__EXTRACT__
----

This commit is contained in:
nusquama
2025-11-12 19:30:13 +01:00
parent 6d28e12260
commit f36f4af636
@@ -0,0 +1,278 @@
Convert PDF to HTML using PDF.co and Google Drive
https://n8nworkflows.xyz/workflows/convert-pdf-to-html-using-pdf-co-and-google-drive-3275
# Convert PDF to HTML using PDF.co and Google Drive
### 1. Workflow Overview
This workflow automates the conversion of newly uploaded PDF files in a specified Google Drive folder into HTML format using the PDF.co API. Upon detecting a new PDF file, it validates the file type, sends the PDF to PDF.co for conversion, processes the API response into a binary HTML file, and uploads the resulting HTML back to Google Drive. This automation eliminates manual intervention in document conversion, streamlining workflows for web publishing, archiving, or further processing.
**Logical Blocks:**
- **1.1 Input Reception:** Detect new PDF files in a specific Google Drive folder.
- **1.2 File Validation:** Confirm that the detected file is a PDF.
- **1.3 PDF to HTML Conversion:** Send the PDF to PDF.co API and receive HTML output.
- **1.4 Response Processing:** Convert the API response into a binary file suitable for upload.
- **1.5 Output Storage:** Upload the converted HTML file back to Google Drive.
---
### 2. Block-by-Block Analysis
#### 1.1 Input Reception
- **Overview:**
This block monitors a designated Google Drive folder and triggers the workflow whenever a new file is created.
- **Nodes Involved:**
- Google Drive Trigger
- **Node Details:**
- **Google Drive Trigger**
- **Type:** Trigger node for Google Drive events
- **Configuration:**
- Event: `fileCreated` (trigger on new files)
- Polling interval: every minute
- Folder to watch: a specific folder selected by URL (must be configured)

----

__RECORD SET__
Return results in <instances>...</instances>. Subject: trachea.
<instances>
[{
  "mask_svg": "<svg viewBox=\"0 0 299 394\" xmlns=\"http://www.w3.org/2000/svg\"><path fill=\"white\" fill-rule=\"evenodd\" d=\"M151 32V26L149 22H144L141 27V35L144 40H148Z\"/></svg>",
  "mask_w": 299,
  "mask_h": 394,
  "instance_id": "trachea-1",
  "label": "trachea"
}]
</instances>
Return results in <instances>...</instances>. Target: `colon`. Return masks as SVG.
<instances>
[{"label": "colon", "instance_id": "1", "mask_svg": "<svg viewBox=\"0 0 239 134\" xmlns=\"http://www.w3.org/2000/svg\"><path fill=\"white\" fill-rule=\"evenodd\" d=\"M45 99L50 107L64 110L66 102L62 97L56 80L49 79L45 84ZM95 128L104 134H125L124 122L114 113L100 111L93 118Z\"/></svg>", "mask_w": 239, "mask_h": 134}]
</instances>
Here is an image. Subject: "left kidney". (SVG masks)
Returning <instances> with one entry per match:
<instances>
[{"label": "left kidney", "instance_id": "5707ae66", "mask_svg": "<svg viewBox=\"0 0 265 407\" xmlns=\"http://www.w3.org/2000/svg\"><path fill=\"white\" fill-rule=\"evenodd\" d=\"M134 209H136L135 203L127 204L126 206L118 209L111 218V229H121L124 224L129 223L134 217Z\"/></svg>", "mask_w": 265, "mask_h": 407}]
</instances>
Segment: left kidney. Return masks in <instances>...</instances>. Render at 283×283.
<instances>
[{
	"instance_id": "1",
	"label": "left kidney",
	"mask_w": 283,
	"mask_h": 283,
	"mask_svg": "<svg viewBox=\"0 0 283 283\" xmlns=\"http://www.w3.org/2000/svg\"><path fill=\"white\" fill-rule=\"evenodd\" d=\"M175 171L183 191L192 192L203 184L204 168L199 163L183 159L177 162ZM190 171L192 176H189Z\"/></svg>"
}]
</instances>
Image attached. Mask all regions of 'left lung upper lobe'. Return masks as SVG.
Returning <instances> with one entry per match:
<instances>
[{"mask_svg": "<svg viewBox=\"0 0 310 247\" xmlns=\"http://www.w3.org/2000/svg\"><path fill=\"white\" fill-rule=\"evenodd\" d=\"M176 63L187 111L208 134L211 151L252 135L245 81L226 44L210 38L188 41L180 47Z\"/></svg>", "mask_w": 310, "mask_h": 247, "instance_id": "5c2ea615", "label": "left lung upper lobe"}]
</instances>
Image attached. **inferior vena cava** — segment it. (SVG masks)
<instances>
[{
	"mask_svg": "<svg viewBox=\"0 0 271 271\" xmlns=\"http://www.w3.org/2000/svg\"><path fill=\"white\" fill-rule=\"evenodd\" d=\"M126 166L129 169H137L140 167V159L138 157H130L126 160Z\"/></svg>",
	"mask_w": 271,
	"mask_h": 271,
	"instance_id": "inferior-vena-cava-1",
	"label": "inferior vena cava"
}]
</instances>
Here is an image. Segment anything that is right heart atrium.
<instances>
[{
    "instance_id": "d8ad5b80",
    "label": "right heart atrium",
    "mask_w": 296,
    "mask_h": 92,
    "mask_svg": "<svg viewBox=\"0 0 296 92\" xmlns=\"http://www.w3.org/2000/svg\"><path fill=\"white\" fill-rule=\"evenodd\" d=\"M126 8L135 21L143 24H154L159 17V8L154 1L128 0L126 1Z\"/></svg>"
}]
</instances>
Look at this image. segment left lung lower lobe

----

__WHAT YOU NEED TO DO__
Return the passage of the PDF-to-HTML workflow page that opens with the words containing "- **1.2 File" and closes with "receive HTML output.", copied word for word.

__TASK ANSWER__
- **1.2 File Validation:** Confirm that the detected file is a PDF.
- **1.3 PDF to HTML Conversion:** Send the PDF to PDF.co API and receive HTML output.